Master glassblower Christian Zvonik, curator of the Imagine Museum in St. Petersburg, serves as the tech coordinator.
“He’s kind of our adult supervision,” Chris says.
Veterans have ranged from Green Berets and SEALs to those who worked in administration.
“It runs the gamut,” Brian says, noting rank “goes out the window when they come into the shop.”
Some pieces—such as decanter sets, pumpkins and red, white and blue flowers—are sold in the studio’s gift shop, with the money going back into the program.
The Program’s Future
Georgia glassblower John Durhan, an Army veteran, met Chris at a glassblowing conference in St. Petersburg. He was intrigued by the Arts of Valor program.
Since John lived seven hours away but still wanted to help, he created the Glass Starfish Quest. He plants his glass starfish in public places for people to find.
His hide-and-seek adventure promotes Art of Valor and encourages participants to donate funds to the program.
“I was looking for a way to benefit the program because I really think it can go nationwide,” John says. “The whole point (of Glass Starfish Quest) is to grow awareness of Art of Valor.”
John is working with friends throughout the country to plan more quests. For those interested in hunting for his glass pieces, or donating to Art of Valor, he encourages them to visit his website at www.glassstarfishquest.com.
Mobile Glassblowing Studios in Americus, Georgia, is another fan. The company has donated a mobile glassblowing furnace to the program. Chris hopes to raise funds to buy a trailer that will take glassblowing off-site.
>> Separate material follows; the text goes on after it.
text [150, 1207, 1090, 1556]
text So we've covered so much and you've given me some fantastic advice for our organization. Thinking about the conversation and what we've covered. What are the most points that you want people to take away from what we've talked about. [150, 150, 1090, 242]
As for Chris—who claims he doesn’t have an “off button”—he is currently working on a Master of Fine Arts in creative writing, hoping to use the advanced degree in creative arts therapy.
“That’s another modality (creative writing) that I found to be therapeutic for me,” he says.
The bottom line, Chris attests, is that veterans find relief in a creative outlet.
“Art benefited me greatly,” he says. “As long as they understand the creative force inside them, then I’m doing my job.”